Lonely is being alone. Lonesome is a feeling of being lonely. I always equated lonesome with missing someone, but, apparently the two words can be used interchangeably.
What’s my point? Well, other than the English lesson, I recently read an editorial online about how more and more Americans are starving for significant relationships. (Friendship, not romance.)
It almost seems improbable, given that most people have work relationships and plenty of social contacts. However, according to statistics, the average American has just two close friends, down from three 20 years ago. The statistics come from the American Sociological Review, which published a study on social isolation in America. The researchers reported a “remarkable drop” in our confidants - the people with whom we can talk about important matters. Nearly 25 percent of us have no confidants at all and only 15 percent of us have a healthy circle of four or five friends.
So, apparently we’re lonely.
I’ve been there. Now before you question how I can be lonely in a full house...let me just tell you that it is possible. Mainly because little boys are not friends to mothers who desire clean, germ-free, dirt-free homes at least one day out of the year. Little boys bring lots of noise and activity, but not the social interaction craved by this mom.
But seriously...feeling isolated and alone can be a problem, putting us at higher risk for many ailments - physical, social and psychological. It’s no wonder I start to get paranoid if I haven’t heard from my friends via the telephone for some time. Or that I get cranky if I haven’t got out of the house to do more than buy milk and cereal.
I don’t always feel lonely, but it does happen. I sometimes play the victim role, replaying scenarios in my head and feeling like I’m the only one who’s reaching out to my friends. Most of it is hogwash, of course, but it does happen. I can get dependant on feeling needed or wanted by someone (other than my children.)
What’s causing this loneliness and lack of friendships? Part of it could be our inability or unwillingness to commit to relationships. They are after all, work. We need friendships that require something of us - sacrifice, accountability...perhaps even forgiveness now and then. But sometimes we don’t want to give that much. We want the other
person to give and we’ll receive.
Unfortunately, true friendships don’t work that way. It has to be a two-way street. My cousin often tells me, “You have to be a friend to have a friend.” In other words, give before you’ll receive.
Sometimes, we’re afraid to reach out to find a new friend. We might get rejected. There is no real cure for that, other than to rely on God as your ultimate friend, and trust that he can provide you with the human being friends that you need - a Jesus with skin on, so to speak.
Sometimes, we just think of ourselves more than all the other lonely people.
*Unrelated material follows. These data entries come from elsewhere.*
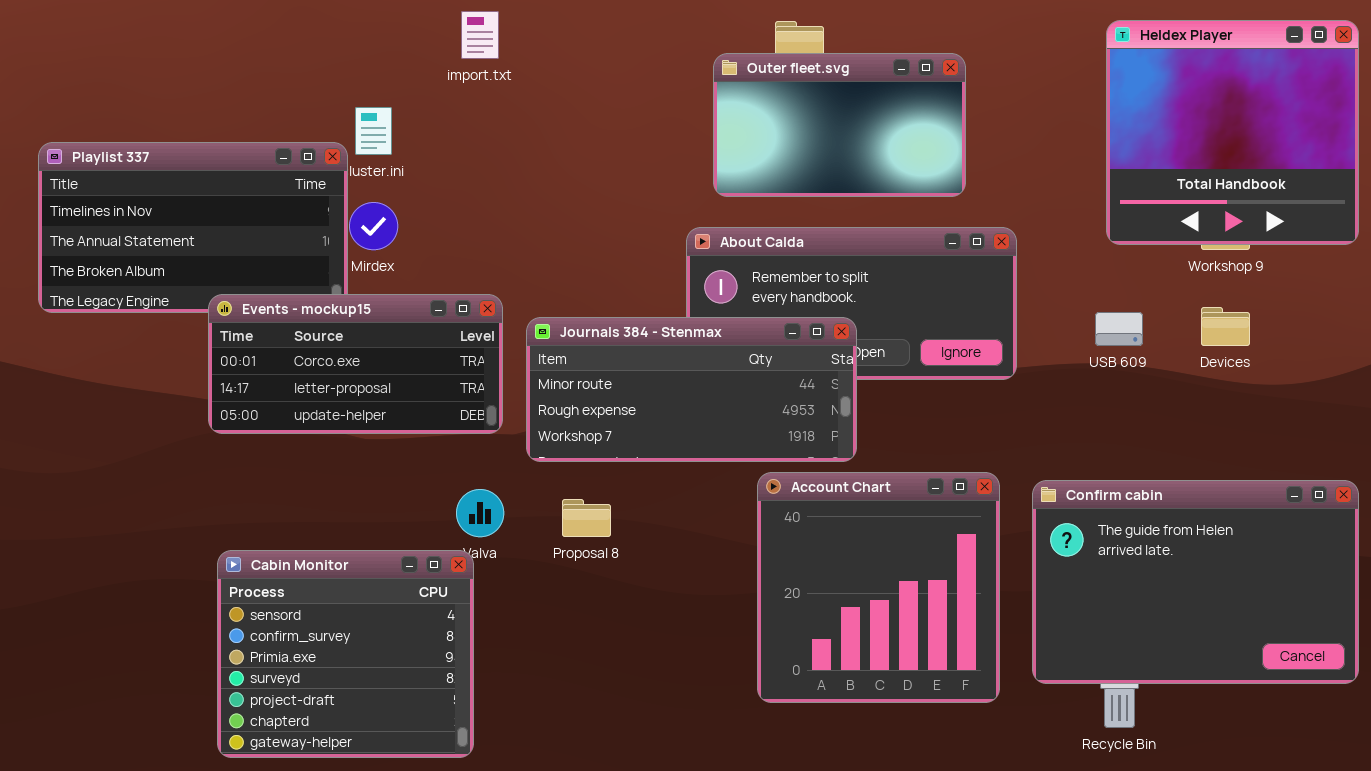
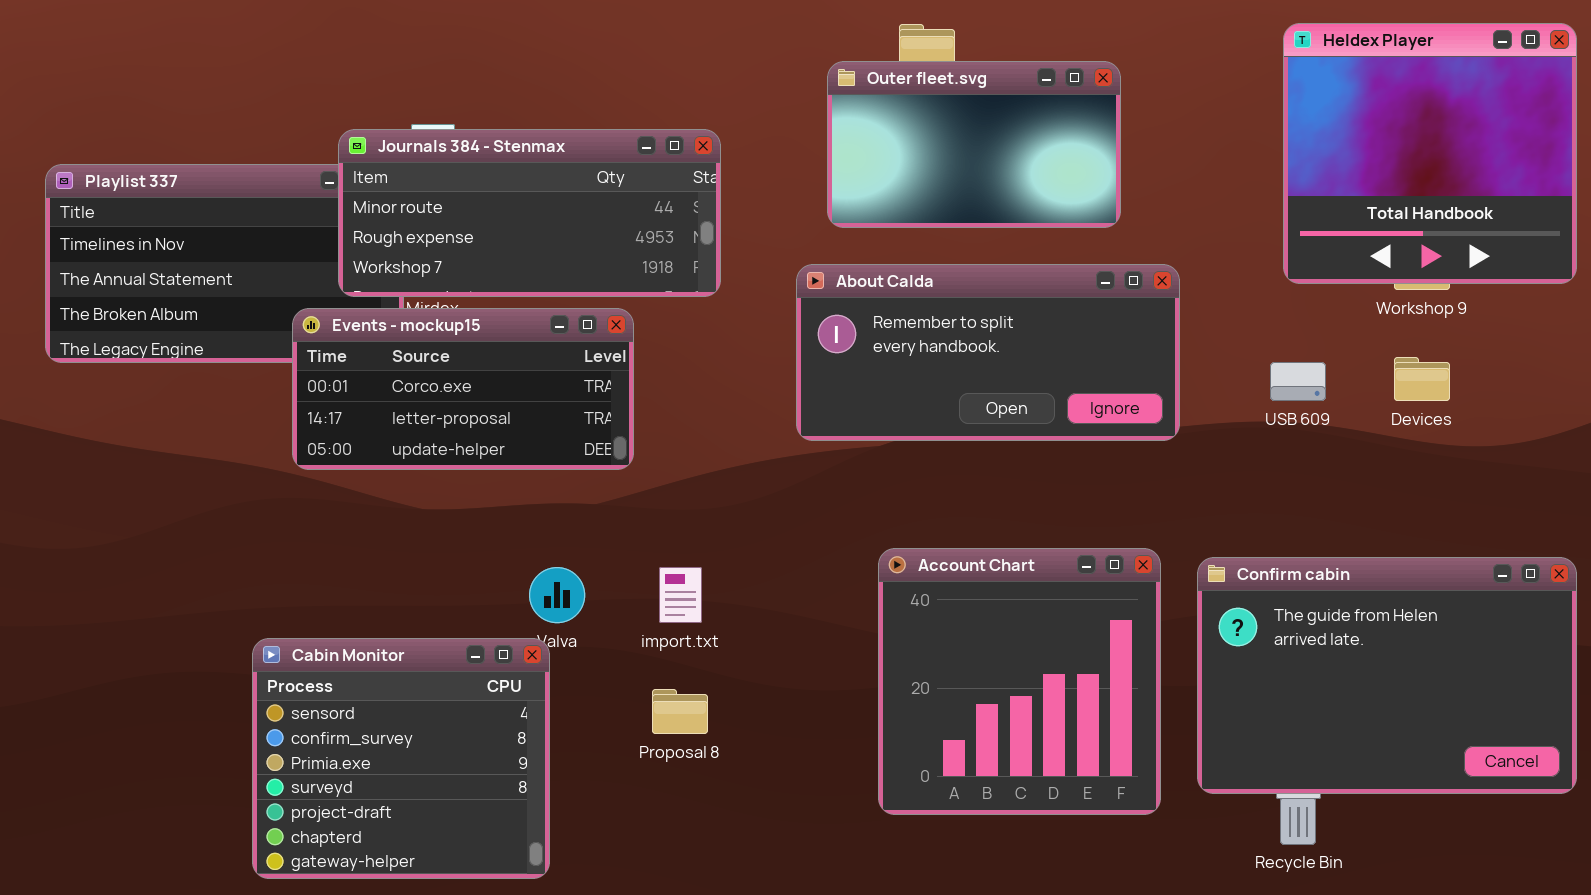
import.txt: [461,11,499,59] -> [659,567,702,623], moved
Events - mockup15: [208,294,503,434] -> [292,308,634,470], moved
Journals 384 - Stenmax: [526,317,857,462] -> [338,129,721,297], moved
Proposal 8: [562,499,611,537] -> [652,689,708,734], moved

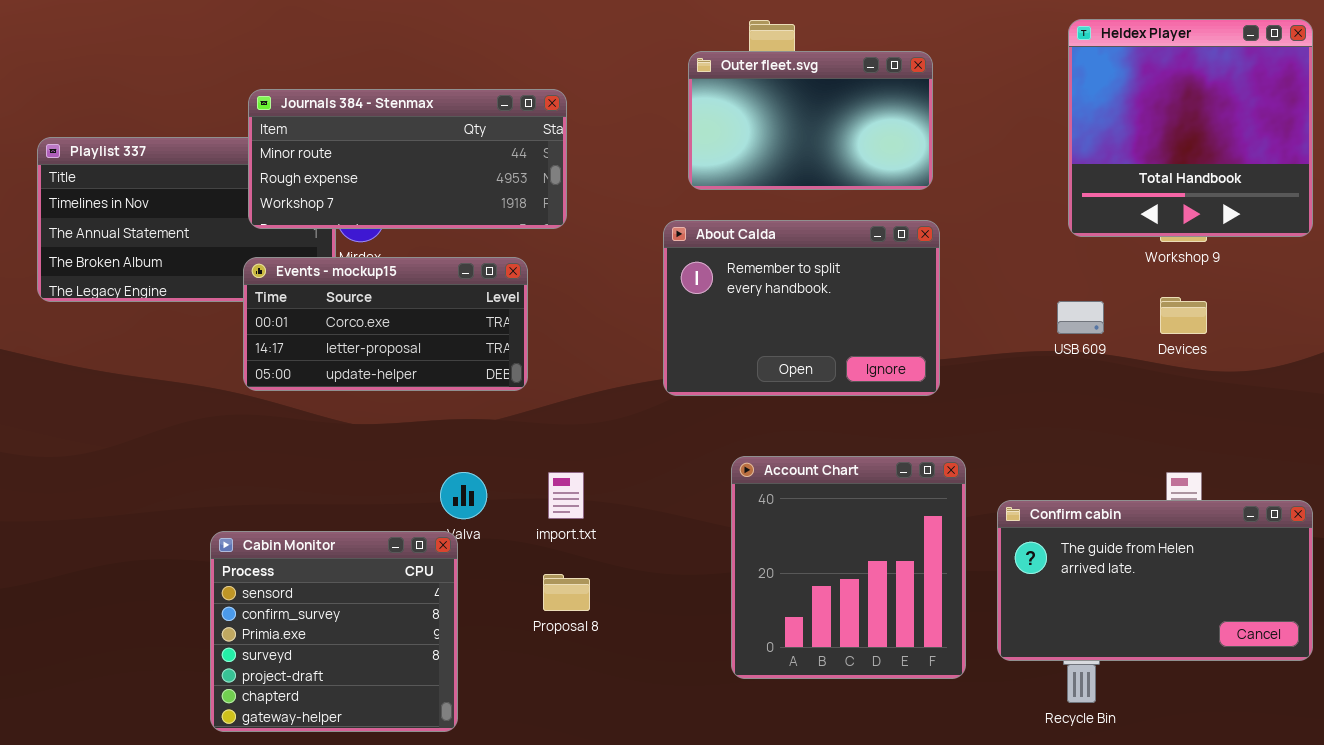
Journals 384 - Stenmax: [338,129,721,297] -> [248,89,567,229], moved
About Calda: [796,264,1180,441] -> [663,220,940,396], resized
Confirm cabin: [1197,557,1577,794] -> [997,500,1313,661], resized

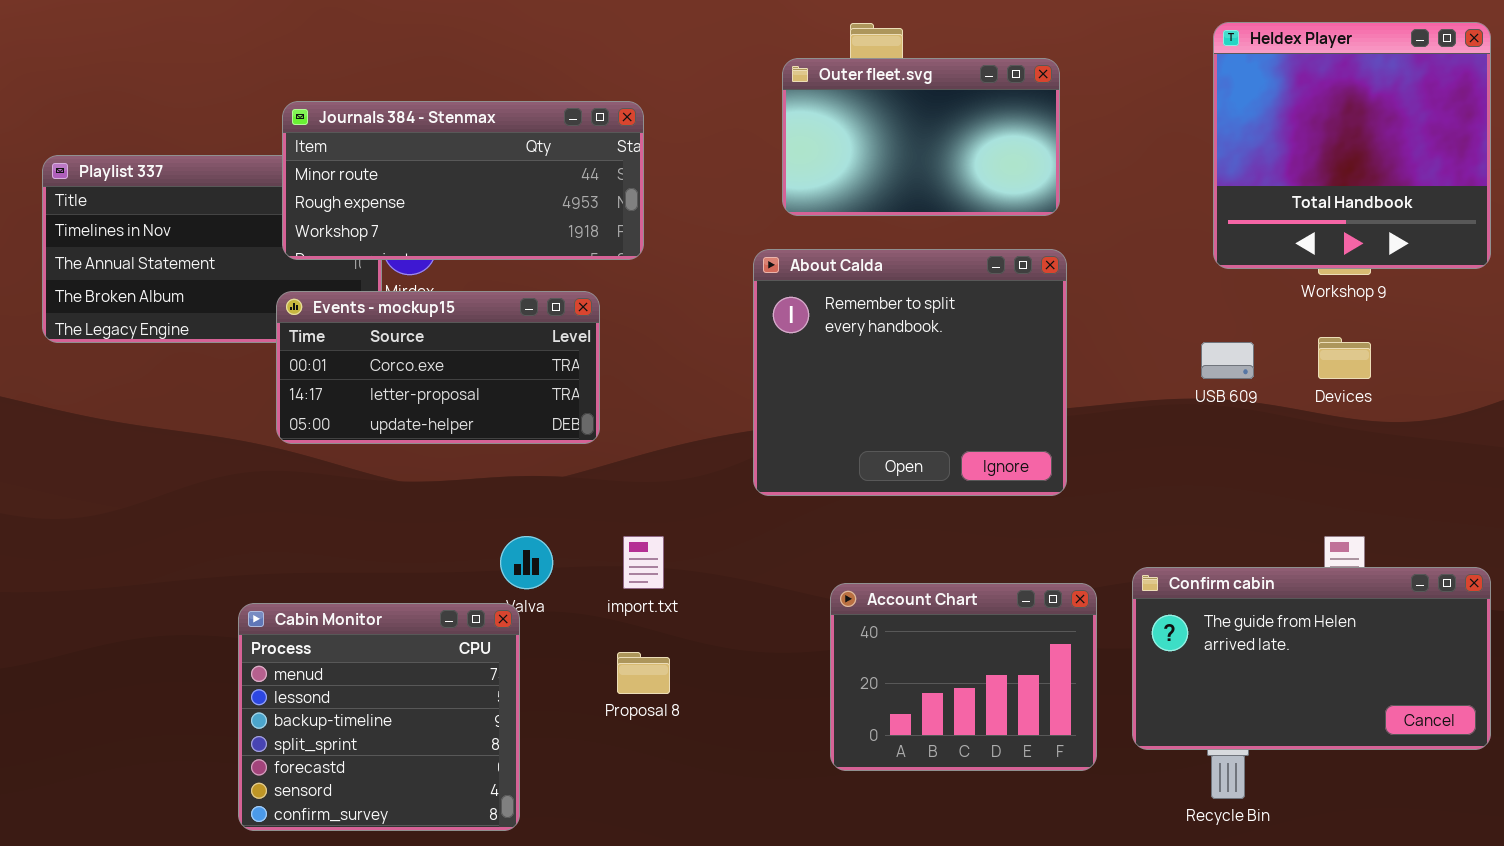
About Calda: [663,220,940,396] -> [753,249,1067,496], resized
Account Chart: [731,456,966,679] -> [830,583,1097,771], resized
Cabin Monitor: [210,531,458,732] -> [238,603,520,831], scrolled up 5 rows

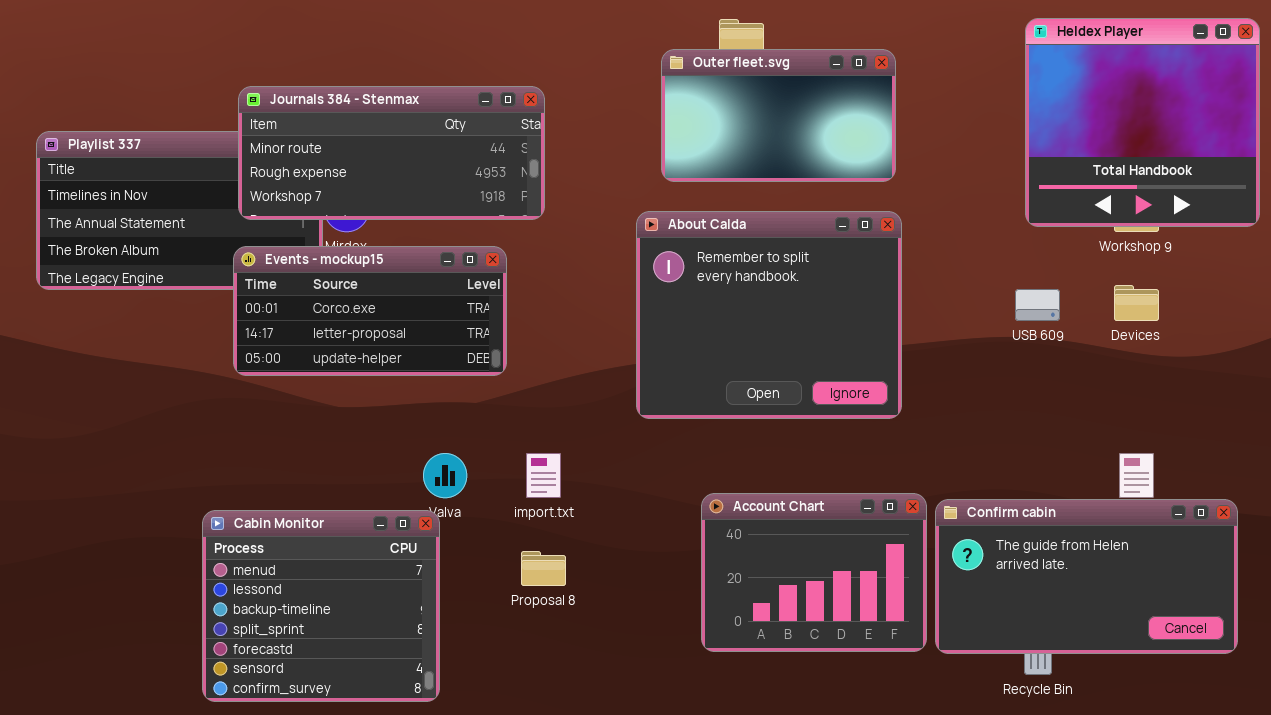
Confirm cabin: [1132,567,1491,750] -> [935,499,1238,654], moved

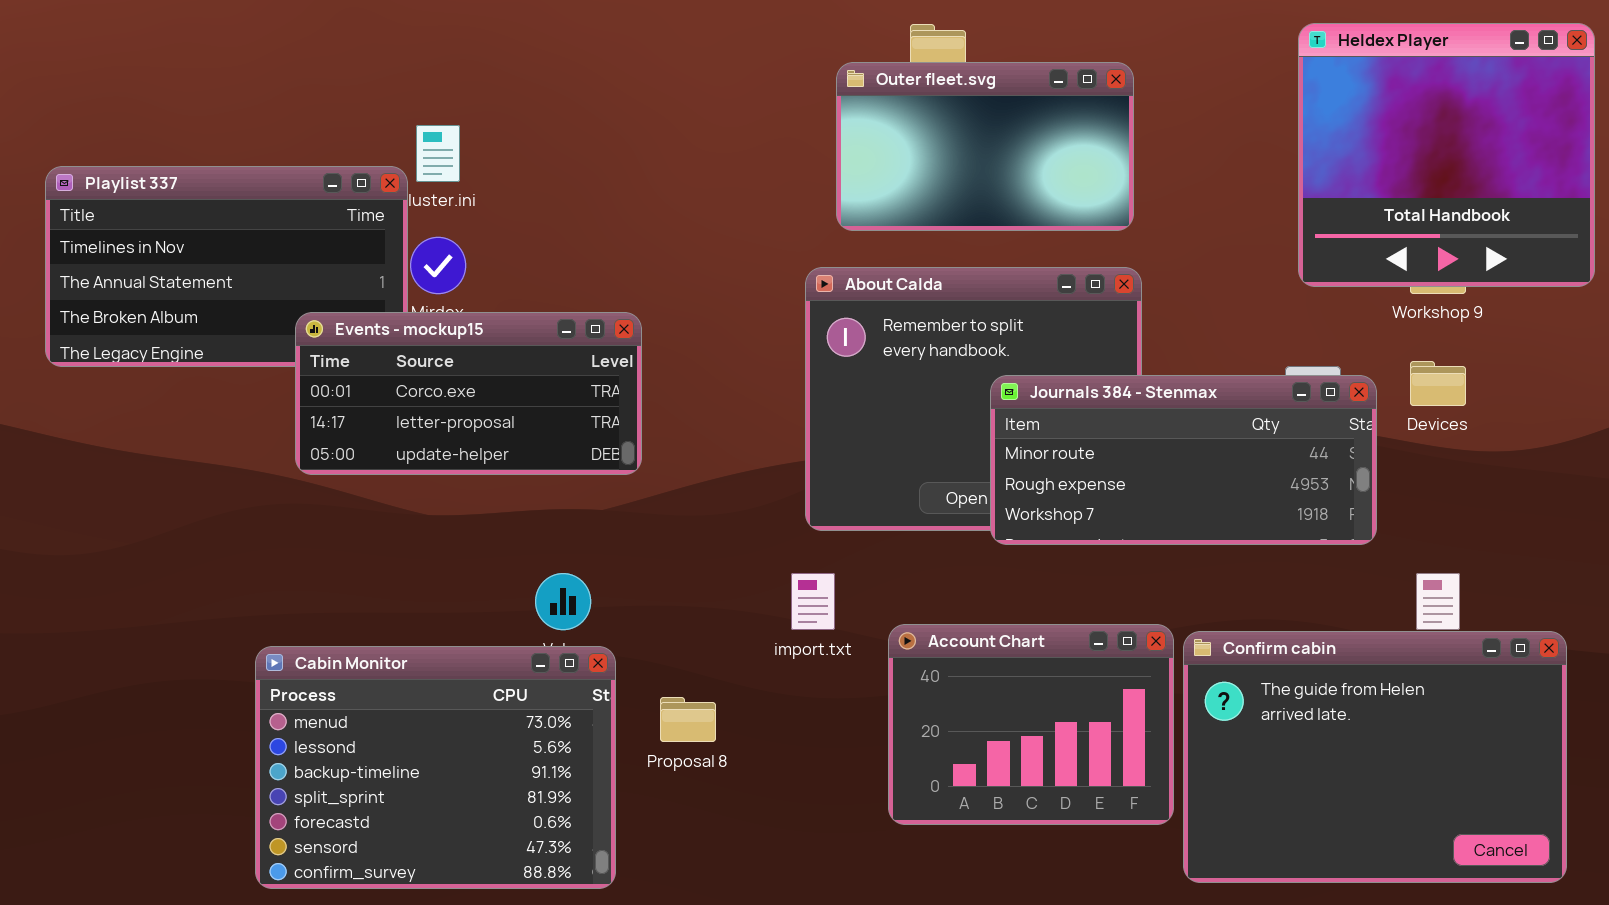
Journals 384 - Stenmax: [238,86,545,220] -> [990,375,1377,545], moved
import.txt: [526,453,561,498] -> [791,573,835,630], moved
Confirm cabin: [935,499,1238,654] -> [1183,631,1567,883], resized
Cabin Monitor: [202,510,440,702] -> [255,646,616,889], resized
"One wonders what it would take for the church, the new community, the friends of Jesus (John 15), to hold equal fascination for our lonely culture. To draw our culture to Christ, evangelical churches spend enormous amounts of money on slick marketing materials, enormous amounts of creative energy crafting “authentic” worship, and enormous amounts of intellectual capital on postmodernizing the faith. We’re not convinced these strategies get to the heart of our cultural malaise.
Perhaps another “strategy” is in order. What if church leaders mounted a campaign to encourage each of their members to become friends, good friends, with one unchurched person this year?
Oh, but that would require so much commitment, sacrifice and humility!
Exactly."
Sounds like a good challenge to me. I’m pretty sure we all know at least one person who doesn’t attend church whom we can befriend.
It might end up being just the friendship your (or my) lonely heart desires.